India’s equity market fell sharply on Tuesday with the benchmarks – BSE Sensex and NSE Nifty50 – cracking nearly one and a half per cent each. The fall is largely attributed to the nervousness across all sectors ahead of key policy decisions from the US Federal Reserve, Bank of Japan and Bank of England.
At close, the Sensex stood at 80,684.45, down 1,064.12 points or 1.30%, and the Nifty fell 332.25 points or 1.35% to settle at 24,336. Investors lost about Rs 5 lakh crore in a single session as the market capitalization of BSE-listed firms came down to Rs 456.59 lakh crore from Rs 461.33 lakh crore on Monday.
“While the market has already factored in a 25bps cut from the US Fed, it remains vigilant for any hawkish signals. The BoJ and BoE are largely expected to maintain their current rates for the year. Concurrently, the INR has depreciated to an all-time low, and a record-high trade deficit is exacerbating the pressure,” said Vinod Nair, Head of Research, Geojit Financial Services.
The Rupee ended marginally lower at 84.90 per dollar on Tuesday versus Monday's close of 84.87. The trade deficit reached a record high of $37.8 billion in November.
Among sectors, almost all the major sectoral indices registered profit booking at higher levels, but the PSU Bank index and Metal index lost the most, shedding up to 1.89%. The broader indices also ended in the red, but their losses were comparatively moderate.
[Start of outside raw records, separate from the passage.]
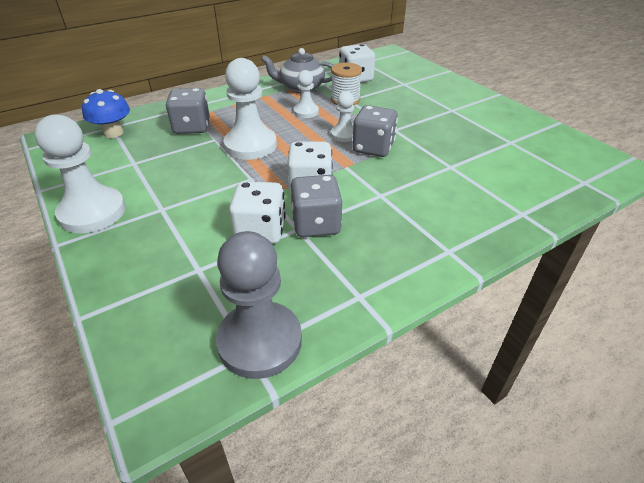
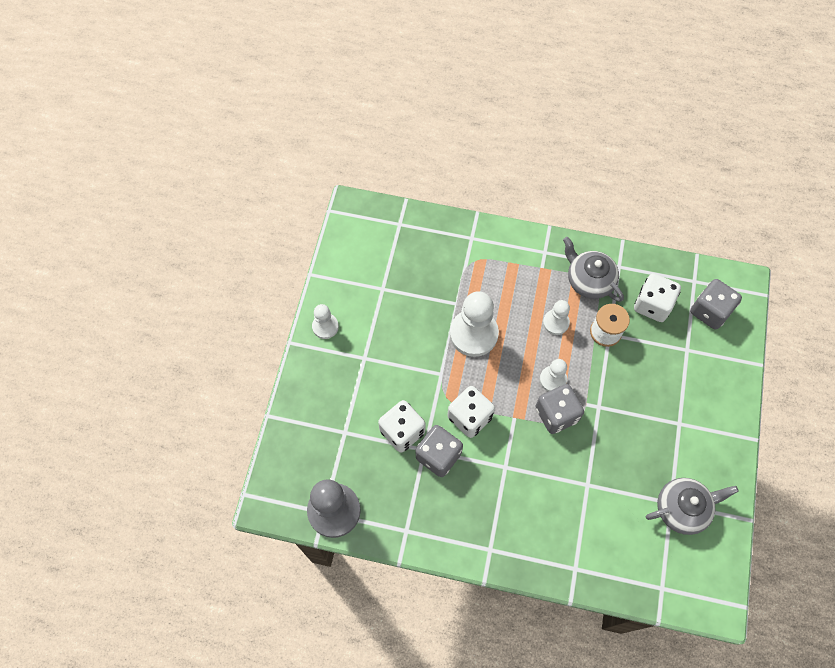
camera: 45 degrees right, 25 degrees up
(92, 212) = (325, 326): white pawn -> white pawn, size x0.54
(113, 133) = (395, 235): blue mushroom -> none
(192, 127) = (453, 273): grey dice -> grey dice (709, 311)
(521, 140) = (682, 508): none -> grey teapot

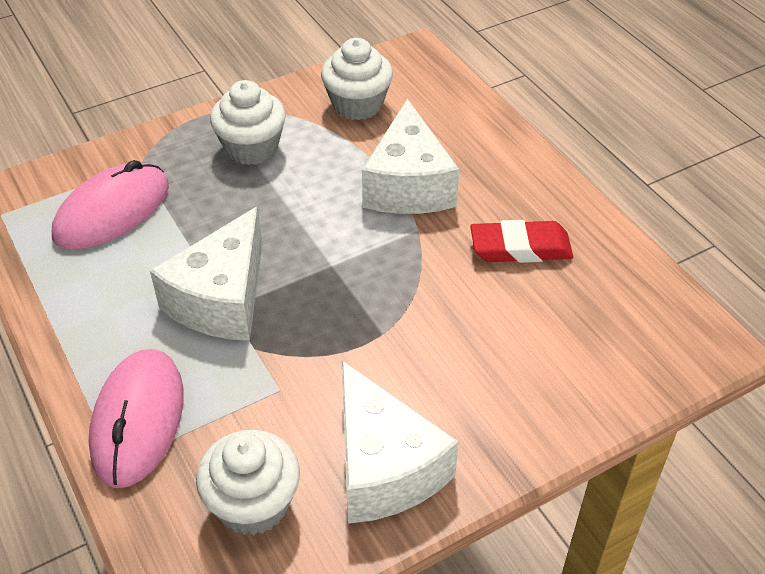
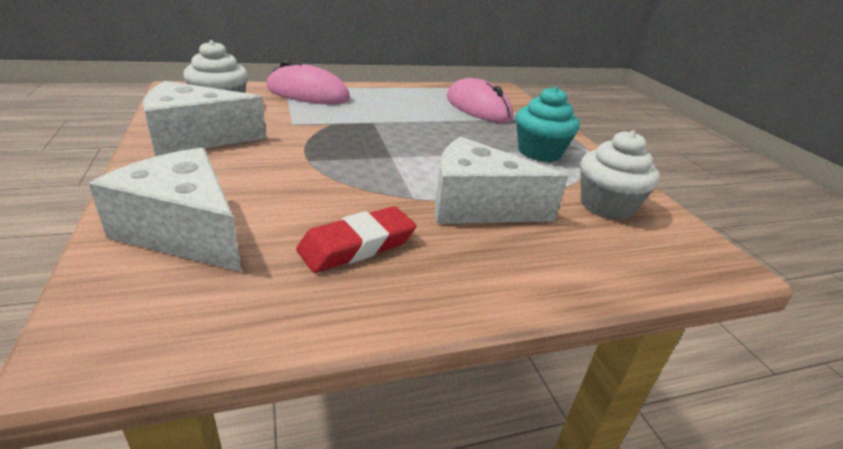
camera: 100 degrees right, 15 degrees down
(221, 299) = (382, 121): white cheese -> white cheese (184, 231)
(251, 148) = (539, 152): white cupcake -> turquoise cupcake
(520, 247) = (357, 245): red eraser -> red eraser turned 45 degrees clockwise

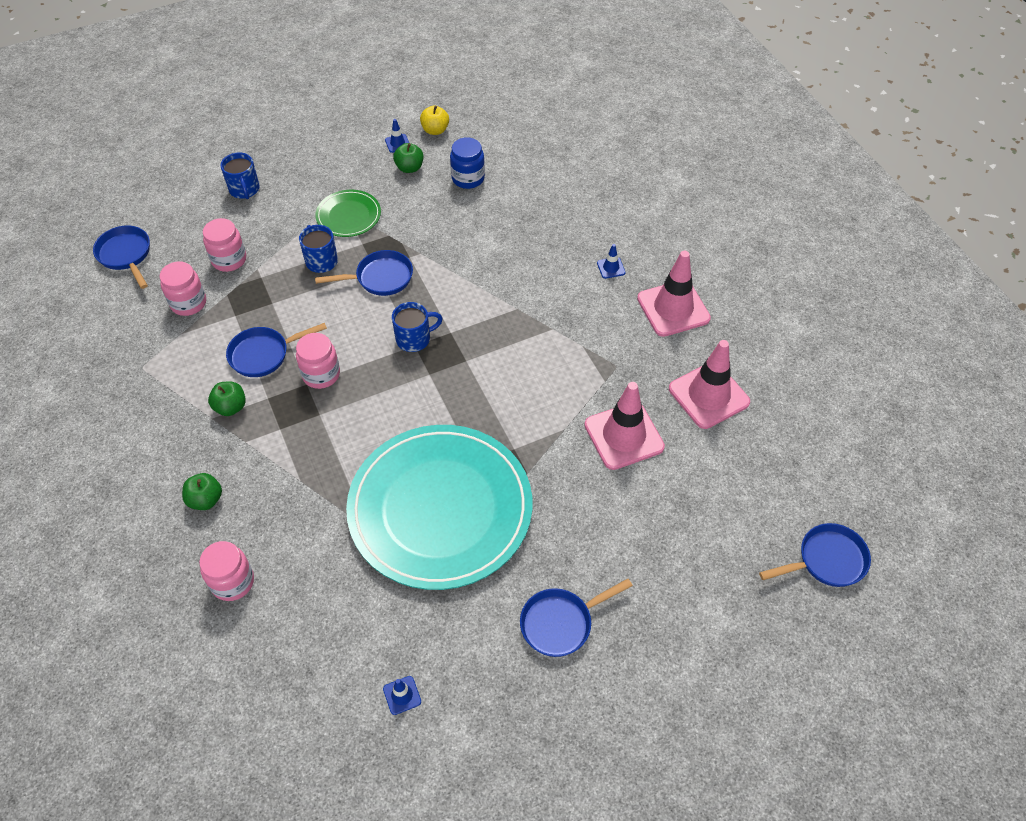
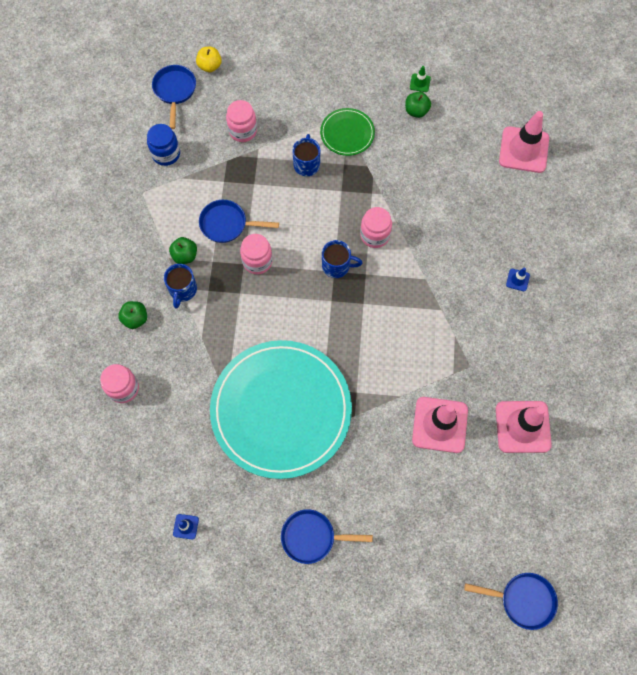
camera: 30 degrees right, 15 degrees up
(188, 303) = (197, 154): pink jar -> pink jar (375, 235)
(244, 190) = (284, 72): blue mug -> blue mug (183, 290)
(380, 278) = (340, 201): blue pan -> none
(397, 143) = (420, 83): blue traffic cone -> green traffic cone
(435, 130) = (456, 84): yellow apple -> yellow apple (210, 66)
(468, 178) = (455, 143): blue jar -> blue jar (166, 154)
(673, 308) = (543, 340): pink traffic cone -> pink traffic cone (523, 150)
“This trend highlights a renewed selling spree by Foreign Institutional Investors (FIIs) ahead of the US Federal Reserve meeting. Moving forward, a decisive break below the 24,300 mark could hinder the recovery and potentially drag the index toward 24,000. In this cautious market environment, traders are advised to adopt a hedged strategy and wait for clarity,” said Ajit Mishra – SVP, Research, Religare Broking. FII outflows persist due to rising US bond yields and a strengthening dollar.
Prashanth Tapse, Senior VP (Research) at Mehta Equities said that while weak Asian cues weighed on the market sentiment and the record high trade deficit in November pushed the rupee to a new low which caused investors to run for cover triggering panic selling in domestic equities.
“We expect the sentiment to remain cautious with a weak bias over the next few days as investors await the US FOMC meeting outcome,” added Tapse.
Shriram Finance, Bharti Airtel, Grasim Industries, Hero MotoCorp and JSW Steel were top losers in the Nifty50 pack. The only gainers were Cipla and ITC.
Commenting on the Rupee, Jateen Trivedi, VP Research Analyst - Commodity and Currency, LKP Securities said that a dovish tone by the Fed could push the dollar index lower, providing relief for the rupee. He added, “However, any uncertain or hawkish remarks may strengthen the dollar and keep participants bearish on the rupee. The rupee's range is anticipated between 84.75 and 85.05."